Growli

UK temperature

Keeping reed-stem orchid warm in a UK home

Epidendrum spp.

USDA USDA 9-11 outdoorsPet-safe

More about reed-stem orchid in the UK

The UK home, in plant terms

A typical UK home creates two opposite micro-problems at the same time. Radiator-driven heating spikes the air temperature and crashes humidity in the rooms where people actually sit; the older the housing stock the more likely a single-glazed window pane is sitting at near-freezing in January with a houseplant against it. Cold unheated bedrooms, north-facing rooms and conservatories without heating run far cooler than the thermostat suggests, and the British winter gives the lowest indoor daylight in any of Growli's markets. Reed-stem orchid is frost-tender, so the radiator-warmed side of the house is right for it in winter — just not pressed against a cold pane or directly in the radiator updraft.

The actual numbers

Ideally reed-stem orchid sits between Nights 12-15C, days 15-32C. (That is Nights 55-60F, days 60-90F in Fahrenheit.) Enjoys moderate to high humidity, 50-80% year-round. In dry indoor air, set the pot on a humidity tray or group with other plants. Good airflow matters as much as moisture; stagnant, humid conditions invite rot and fungal spotting. Watch for the room dropping below about 12°C overnight — common in UK unheated bedrooms in January, and the point where growth stalls and leaves chill-mark.

For the RHS hardiness side of this, see is reed-stem orchid hardy in the UK? (rating RHS , sourced from the RHS rating system). For the US/USDA framing of the same numbers, see the reed-stem orchid temperature guide.

Winter placement in a UK home

For reed-stem orchid through a UK winter, three placement rules clear up most problems: 1) keep it at least a hand's width back from the window pane on single-glazed or very cold double-glazed glass, especially overnight when curtains close behind the plant; 2) keep it out of the direct vertical updraft above a radiator — that column of hot dry air browns leaf tips even on tolerant species; 3) judge by the room you can actually feel, not the central thermostat — many UK rooms run several degrees below the hall reading in winter. Humidity drops to roughly 25–35% in a heated UK living room; a pebble tray, grouping with other plants, or a small humidifier puts that back to a level houseplants actually like.

Reed-stem orchid temperature in the UK — frequently asked questions

What temperature does reed-stem orchid need in the UK?

Reed-stem orchid prefers Nights 12-15C, days 15-32C (Nights 55-60F, days 60-90F). The British issue is rarely the average — it is the extremes: a cold single-glazed window in January, the hot dry air directly above a radiator, or a north-facing unheated room that runs far cooler than the hall thermostat.

Will reed-stem orchid survive a cold UK winter room?

Reed-stem orchid is frost-tender (RHS undefined). Keep it well above freezing, ideally above 10°C overnight, which means the radiator-warmed side of the house rather than an unheated bedroom or conservatory.

Can reed-stem orchid go on a UK windowsill in winter?

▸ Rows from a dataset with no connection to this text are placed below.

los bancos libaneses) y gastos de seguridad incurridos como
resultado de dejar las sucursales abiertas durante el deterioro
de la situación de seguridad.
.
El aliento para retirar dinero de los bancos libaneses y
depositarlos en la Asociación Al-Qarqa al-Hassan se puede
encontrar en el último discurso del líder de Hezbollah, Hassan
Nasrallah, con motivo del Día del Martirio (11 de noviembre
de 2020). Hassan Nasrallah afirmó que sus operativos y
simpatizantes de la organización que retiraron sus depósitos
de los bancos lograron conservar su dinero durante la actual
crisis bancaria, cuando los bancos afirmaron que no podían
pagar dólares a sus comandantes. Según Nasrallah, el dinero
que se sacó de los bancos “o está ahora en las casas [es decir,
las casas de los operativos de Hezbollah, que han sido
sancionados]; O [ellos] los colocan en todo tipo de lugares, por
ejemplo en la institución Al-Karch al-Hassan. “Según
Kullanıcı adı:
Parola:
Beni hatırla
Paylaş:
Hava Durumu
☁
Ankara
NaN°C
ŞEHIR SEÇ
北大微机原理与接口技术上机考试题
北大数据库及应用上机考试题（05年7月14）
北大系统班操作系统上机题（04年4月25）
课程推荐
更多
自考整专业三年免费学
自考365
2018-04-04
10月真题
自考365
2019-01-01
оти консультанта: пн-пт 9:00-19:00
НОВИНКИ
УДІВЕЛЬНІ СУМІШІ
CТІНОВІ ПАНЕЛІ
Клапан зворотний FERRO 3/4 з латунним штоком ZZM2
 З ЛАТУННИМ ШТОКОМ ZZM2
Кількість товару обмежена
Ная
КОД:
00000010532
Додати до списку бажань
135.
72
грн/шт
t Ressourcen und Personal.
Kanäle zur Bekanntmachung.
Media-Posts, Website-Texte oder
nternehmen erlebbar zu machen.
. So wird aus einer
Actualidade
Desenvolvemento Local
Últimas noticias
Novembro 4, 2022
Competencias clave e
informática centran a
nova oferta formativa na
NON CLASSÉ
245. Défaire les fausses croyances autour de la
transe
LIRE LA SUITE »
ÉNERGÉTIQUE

On a single-glazed or very cold pane, no — overnight the leaves pressed against the glass can drop below the plant's comfort band, especially behind drawn curtains. A small gap (a hand's width back) or thicker thermal curtains in front of the plant fixes it, and modern double-glazing usually solves it outright.

Does UK radiator-driven heating dry reed-stem orchid out?

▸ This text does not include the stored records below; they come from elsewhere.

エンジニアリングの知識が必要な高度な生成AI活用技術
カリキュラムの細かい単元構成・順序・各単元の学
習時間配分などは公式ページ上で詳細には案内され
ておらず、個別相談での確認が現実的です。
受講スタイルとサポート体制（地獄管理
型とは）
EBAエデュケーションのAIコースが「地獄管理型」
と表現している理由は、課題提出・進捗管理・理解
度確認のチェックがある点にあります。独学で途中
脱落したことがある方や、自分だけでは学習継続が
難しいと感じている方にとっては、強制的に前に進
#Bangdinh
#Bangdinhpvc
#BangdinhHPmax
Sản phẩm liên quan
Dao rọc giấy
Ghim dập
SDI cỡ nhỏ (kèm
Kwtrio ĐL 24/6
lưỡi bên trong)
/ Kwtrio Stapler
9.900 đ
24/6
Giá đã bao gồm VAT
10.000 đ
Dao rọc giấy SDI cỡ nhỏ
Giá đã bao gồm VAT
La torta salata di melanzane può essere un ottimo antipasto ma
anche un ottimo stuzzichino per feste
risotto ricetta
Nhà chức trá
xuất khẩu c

Yes — UK living rooms typically run at around 25–35% relative humidity in winter. That is well below what most houseplants prefer. Reed-stem orchid tolerates this better than the calathea-and-fern family, but a pebble tray or grouping plants still helps.

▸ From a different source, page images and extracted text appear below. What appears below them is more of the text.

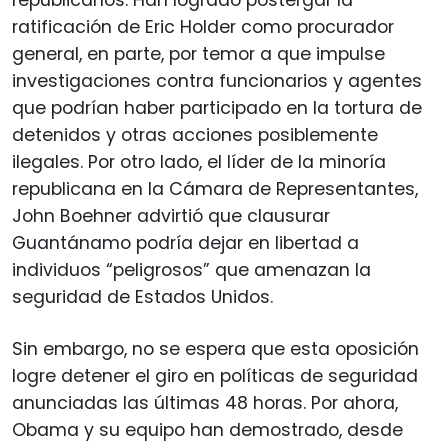
ratificación de Eric Holder como procurador
general, en parte, por temor a que impulse
investigaciones contra funcionarios y agentes
que podrían haber participado en la tortura de
detenidos y otras acciones posiblemente
ilegales. Por otro lado, el líder de la minoría
republicana en la Cámara de Representantes,
John Boehner advirtió que clausurar
Guantánamo podría dejar en libertad a
individuos “peligrosos” que amenazan la
seguridad de Estados Unidos.
Sin embargo, no se espera que esta oposición
logre detener el giro en políticas de seguridad
anunciadas las últimas 48 horas. Por ahora,
Obama y su equipo han demostrado, desde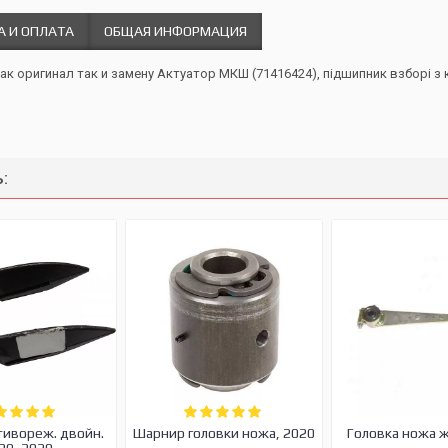
А И ОПЛАТА
ОБЩАЯ ИНФОРМАЦИЯ
как оригинал так и замену Актуатор МКШ (71416424), підшипник взборі 
:
тивореж. двойн.
Шарнир головки ножа, 2020
Головка ножа 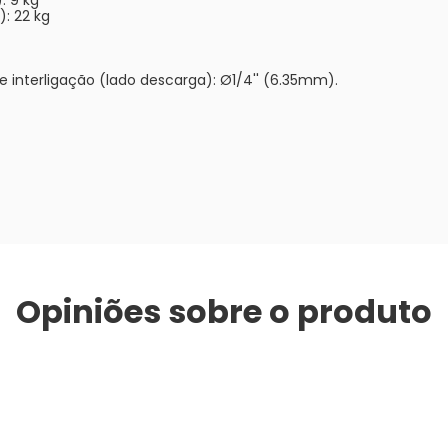
: 9 kg
: 22 kg
e interligação (lado descarga): Ø1/4'' (6.35mm).
Opiniões sobre o produto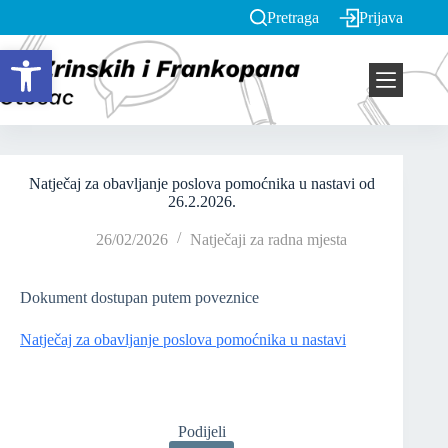
Pretraga
Prijava
Open toolbar
Natječaj za obavljanje poslova pomoćnika u nastavi od
26.2.2026.
26/02/2026
Natječaji za radna mjesta
Dokument dostupan putem poveznice
Natječaj za obavljanje poslova pomoćnika u nastavi
Podijeli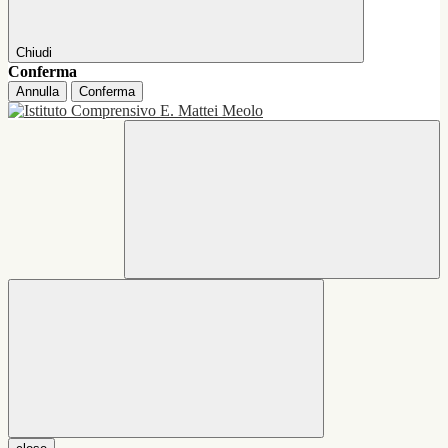
Chiudi
Conferma
Annulla
Conferma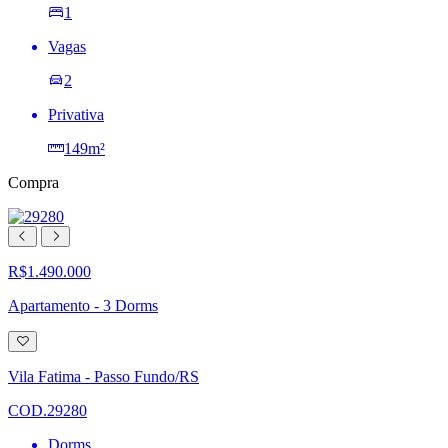
1
Vagas
2
Privativa
149m²
Compra
R$1.490.000
Apartamento - 3 Dorms
Adicionar
à
lista
Vila Fatima - Passo Fundo/RS
de
desejos
COD.29280
Dorms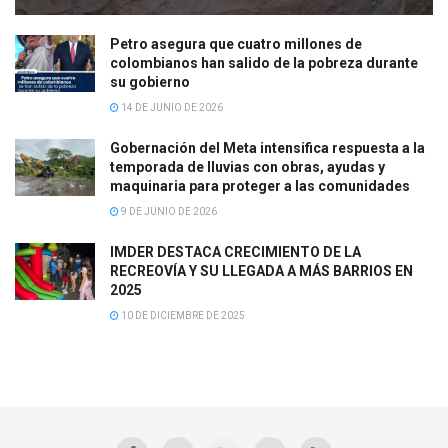
Petro asegura que cuatro millones de
colombianos han salido de la pobreza durante
su gobierno
14 DE JUNIO DE 2026
Gobernación del Meta intensifica respuesta a la
temporada de lluvias con obras, ayudas y
maquinaria para proteger a las comunidades
9 DE JUNIO DE 2026
IMDER DESTACA CRECIMIENTO DE LA
RECREOVÍA Y SU LLEGADA A MÁS BARRIOS EN
2025
10 DE DICIEMBRE DE 2025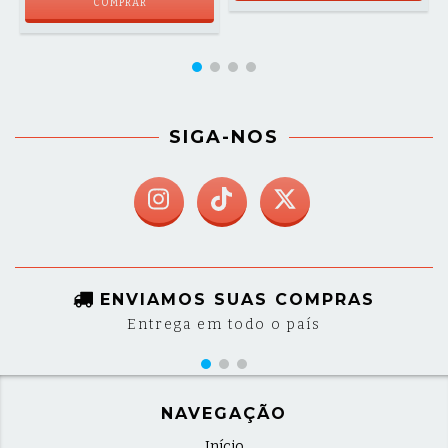
COMPRAR
SIGA-NOS
ENVIAMOS SUAS COMPRAS
Entrega em todo o país
NAVEGAÇÃO
Início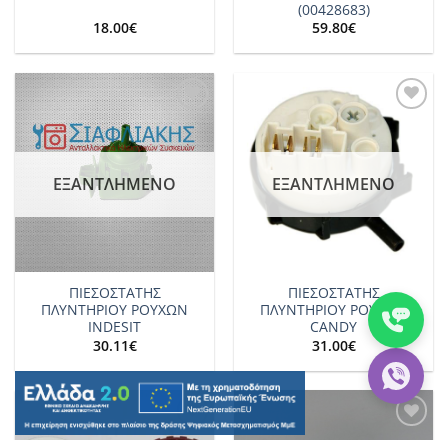
(00428683)
18.00
€
59.80
€
Add to
Add to
wishlist
wishlist
ΕΞΑΝΤΛΗΜΈΝΟ
ΕΞΑΝΤΛΗΜΈΝΟ
ΠΙΕΣΟΣΤΑΤΗΣ
ΠΙΕΣΟΣΤΑΤΗΣ
ΠΛΥΝΤΗΡΙΟΥ ΡΟΥΧΩΝ
ΠΛΥΝΤΗΡΙΟΥ ΡΟΥΧΩΝ
INDESIT
CANDY
30.11
€
31.00
€
Add to
Add to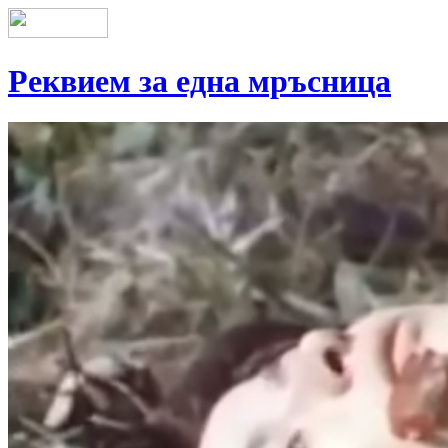
Реквием за една мръсница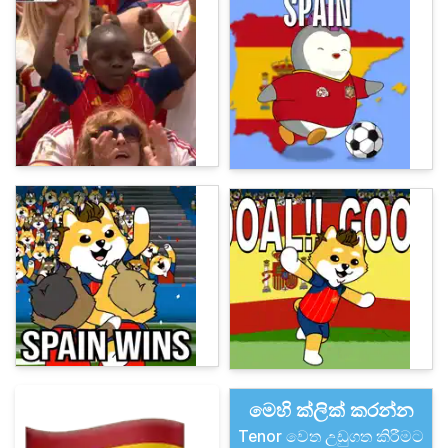
මෙහි ක්ලික් කරන්න
Tenor වෙත උඩුගත කිරීමට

What temperature range does reed-stem orchid actually like?

Nights 12-15C, days 15-32C is the comfortable band (Nights 55-60F, days 60-90F in Fahrenheit for reference). That covers normal UK living-room temperatures all year; the work is making sure cold pockets (windowsills, unheated rooms) and hot pockets (radiator updrafts) do not push it outside that band.

More reed-stem orchid care

See the full reed-stem orchid care guide, its UK watering (hard vs soft tap water), and UK hardiness.